WHAT THIS TASK INVOLVES: Please repeat the records word for word and skip the pictures.

PROVIDED RECORDS:
........
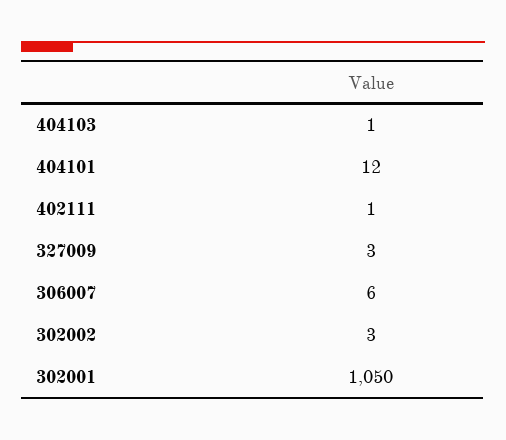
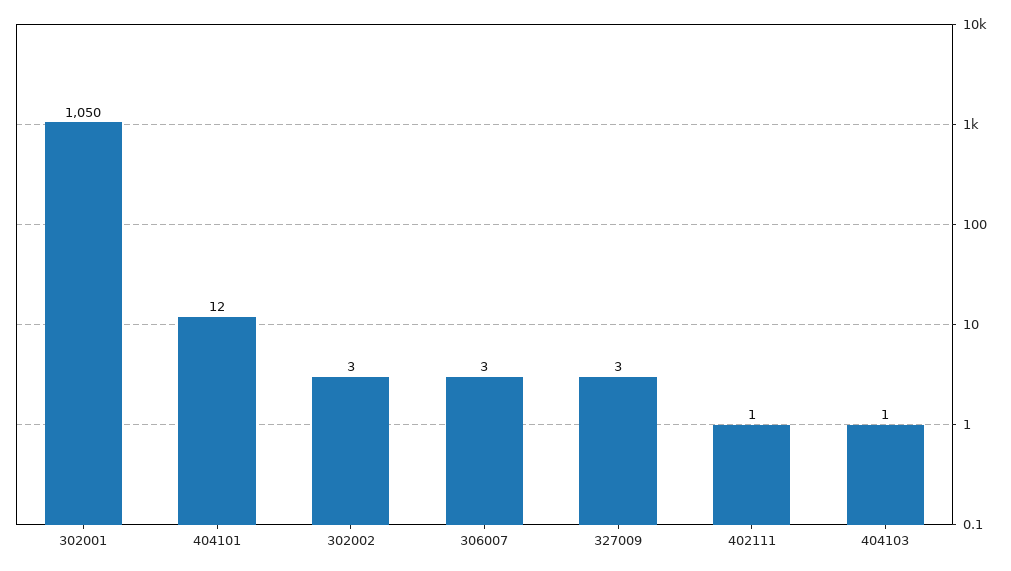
  {
    "404103": 1,
    "404101": 12,
    "402111": 1,
    "327009": 3,
-   "306007": 6,
+   "306007": 3,
    "302002": 3,
    "302001": 1050
  }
........
THE ANSWER:
  {
    "404103": 1,
    "404101": 12,
    "402111": 1,
    "327009": 3,
-   "306007": 6,
+   "306007": 3,
    "302002": 3,
    "302001": 1050
  }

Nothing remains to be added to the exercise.